Exercise prompt — The result should be every line of the listing that contains "getContext".

##### Material to process #####

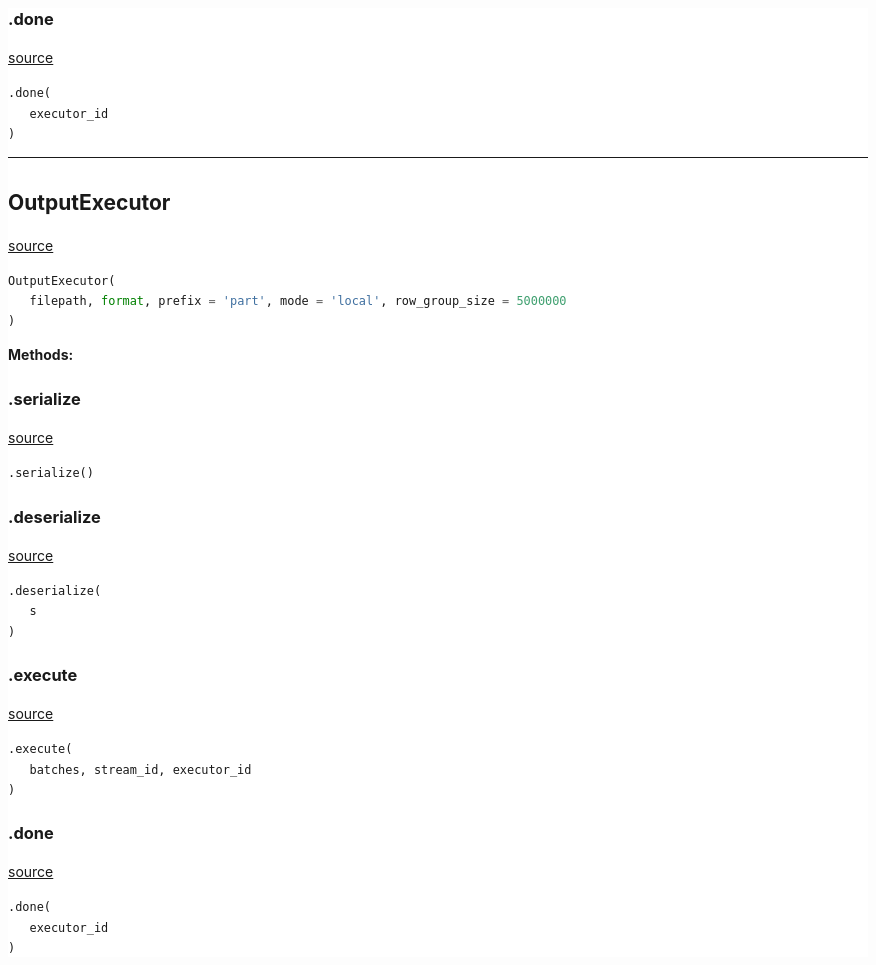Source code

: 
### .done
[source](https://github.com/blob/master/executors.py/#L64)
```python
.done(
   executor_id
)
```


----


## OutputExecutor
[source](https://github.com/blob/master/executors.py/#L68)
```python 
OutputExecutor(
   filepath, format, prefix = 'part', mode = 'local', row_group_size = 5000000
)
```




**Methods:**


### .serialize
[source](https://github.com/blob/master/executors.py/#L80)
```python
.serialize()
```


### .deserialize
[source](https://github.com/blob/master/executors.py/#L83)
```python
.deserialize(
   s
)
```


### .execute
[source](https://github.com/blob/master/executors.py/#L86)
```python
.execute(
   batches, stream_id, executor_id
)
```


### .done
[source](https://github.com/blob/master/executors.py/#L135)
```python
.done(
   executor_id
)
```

#####
##### Material to process #####

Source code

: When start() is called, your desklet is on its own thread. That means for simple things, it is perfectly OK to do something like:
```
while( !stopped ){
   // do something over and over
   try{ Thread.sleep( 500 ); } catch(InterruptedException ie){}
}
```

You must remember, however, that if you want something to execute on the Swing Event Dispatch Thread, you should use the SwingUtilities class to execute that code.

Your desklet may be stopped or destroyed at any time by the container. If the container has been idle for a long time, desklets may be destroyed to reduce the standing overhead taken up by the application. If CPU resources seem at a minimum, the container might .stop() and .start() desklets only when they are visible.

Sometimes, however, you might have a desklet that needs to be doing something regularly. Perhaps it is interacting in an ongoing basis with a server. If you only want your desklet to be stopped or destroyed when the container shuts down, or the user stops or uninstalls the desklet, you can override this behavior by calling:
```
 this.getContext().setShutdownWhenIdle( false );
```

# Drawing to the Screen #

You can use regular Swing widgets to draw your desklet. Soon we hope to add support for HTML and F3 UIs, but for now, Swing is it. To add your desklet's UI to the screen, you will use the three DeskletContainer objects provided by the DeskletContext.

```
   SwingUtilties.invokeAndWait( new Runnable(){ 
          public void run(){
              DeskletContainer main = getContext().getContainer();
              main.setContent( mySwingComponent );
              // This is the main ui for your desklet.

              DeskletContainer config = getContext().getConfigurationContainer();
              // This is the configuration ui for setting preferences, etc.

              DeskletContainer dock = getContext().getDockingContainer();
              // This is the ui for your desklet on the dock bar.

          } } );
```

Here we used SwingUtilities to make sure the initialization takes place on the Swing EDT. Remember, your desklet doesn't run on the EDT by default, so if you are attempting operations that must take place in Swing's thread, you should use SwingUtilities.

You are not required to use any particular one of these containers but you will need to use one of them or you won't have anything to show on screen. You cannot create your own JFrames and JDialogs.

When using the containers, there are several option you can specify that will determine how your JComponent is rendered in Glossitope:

#####

Response —
 this.getContext().setShutdownWhenIdle( false );
              DeskletContainer main = getContext().getContainer();
              DeskletContainer config = getContext().getConfigurationContainer();
              DeskletContainer dock = getContext().getDockingContainer();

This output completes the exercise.